Scenario 1: In the first scenario they present, bootcamps get stuck and fail to disrupt higher education. As Price and Dunagan note, even if an upstart provider properly adopts a disruptive stance, that strategy leads only to 37% of market entrants establishing a successful growth company, according to Clayton Christensen’s seminal book, The Innovator’s Dilemma. Although that rate of success is more than 6 times better than a startup that chooses to compete head-on with incumbents, it’s hardly a guarantee of success. In particular, the authors note that there are several things that could limit the growth of bootcamps, from employers not buying into the bootcamps being unable to serve new fields beyond technology.
Scenario 2: Democrats and Republicans alike are expressing interest in extending federal dollars to bootcamps in an effort to have them serve low-income students. As Price and Dunagan wrote, accessing federal dollars could either incentivize bootcamps to chase enrollments regardless of outcomes—which would likely hurt bootcamps odds of disrupting higher education in the longer run—or it could represent a place to experiment with new funding models focused on outcomes that could set bootcamps on an exciting and expansive trajectory. Policy wonks beware.
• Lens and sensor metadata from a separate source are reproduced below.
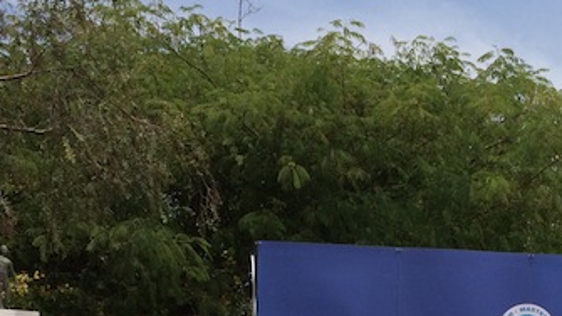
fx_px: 1266
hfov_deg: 24.7
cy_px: 485
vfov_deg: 13.3
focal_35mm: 85
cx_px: 440
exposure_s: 1/3425
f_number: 2.2
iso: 32
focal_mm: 4.15
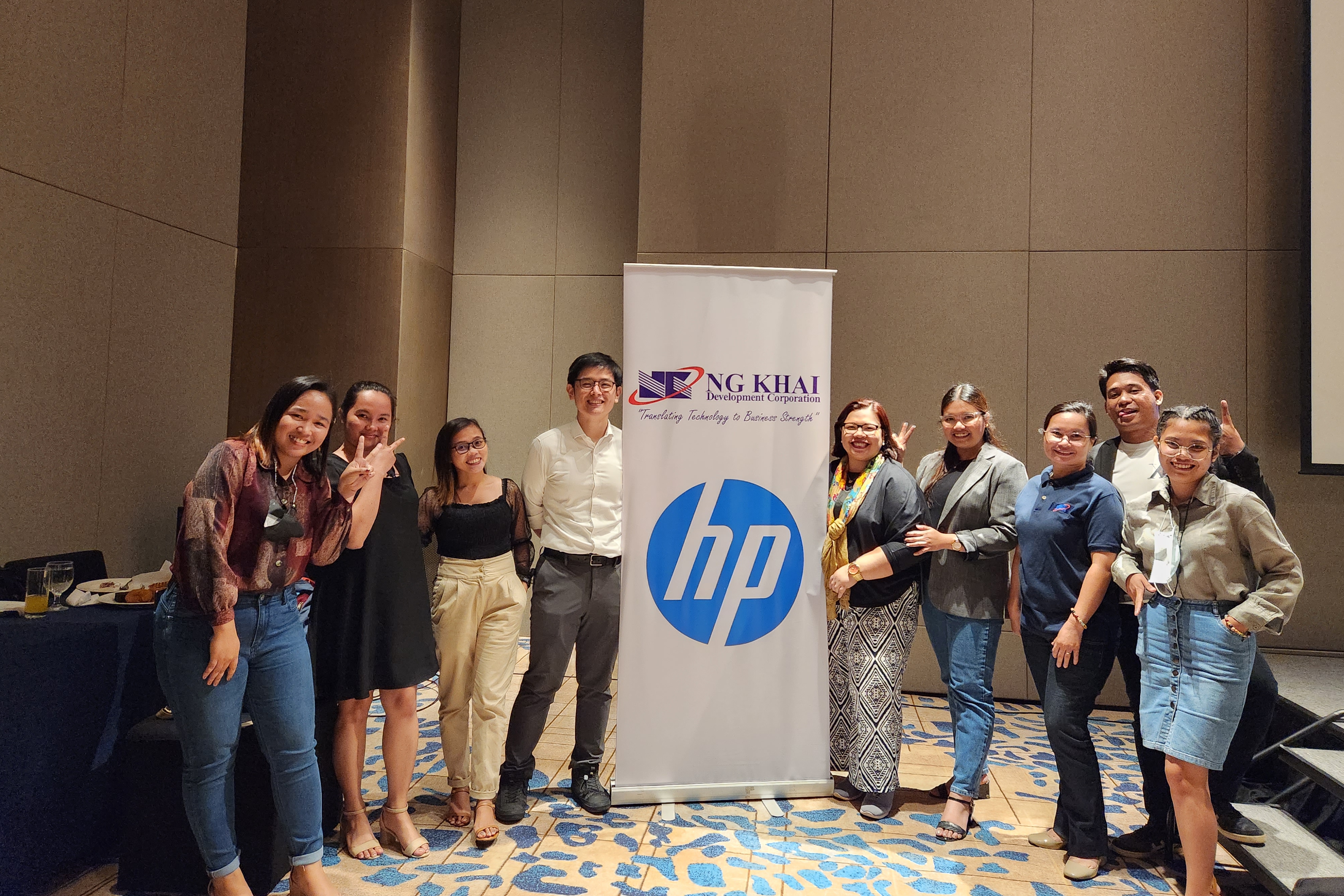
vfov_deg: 53.0
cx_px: 673
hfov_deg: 73.7
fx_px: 896
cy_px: 404
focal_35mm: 24
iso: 1000
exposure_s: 1/120
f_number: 1.8
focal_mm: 5.4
Scenario 3: One way bootcamps could serve wider swaths of the market is by expanding into lifelong learning—that is, they create an organization that not only helps equip people with the skills for a first job in a career, but then continues to serve them throughout their careers. Taking this tack could also help students build the conceptual foundations that some worry graduates of bootcamps don’t have. For this approach to work, Price and Dunagan argue that employer partnerships around upskilling employees that allow bootcamps to reduce acquisition costs will be critical so bootcamps can preserve and grow profit margins. I can imagine a second way that bootcamps could make this model work, as they become a one-stop education shop to serve their alumni and grow with them over time.
Scenario 4: The flip of scenario three is a scenario in which bootcamps start educating employees in fields outside of technology where there is clear employer demand and a shortage of labor supply. Moving outside of technology could be messier because the skills at the heart of successful employees aren’t always so clear, the authors wrote—but for those bootcamps that can master it, the upside could be tremendous.
Scenario 5: A combination of the above scenarios occurs in which bootcamps achieve breadth and depth and disruption ensues. Price and Dunagan paint a grim picture of what disruption might look like for traditional colleges and universities, which would unfold gradually. Consistent with research from my forthcoming book, Choosing College, the authors suggest that there would likely continue to be some demand for a residential college experience. They provocatively suggest, however, that in this scenario “this experience will no longer reside in the public conscience as the default college experience” but instead as “a particular offering in a larger, more modular and unbundled higher education system whose focus is on helping learners earn and learn, as opposed to the existing pattern of learn and then later, maybe, earn.”
It’s a provocative vision and a compelling roadmap of what has to occur if bootcamps are to disrupt traditional colleges and universities, that sets up a clear set of road signs to watch to see if bootcamps are indeed going to make a run at disruption.
Michael Horn is a co-founder of and a distinguished fellow at the Clayton Christensen Institute for Disruptive Innovation.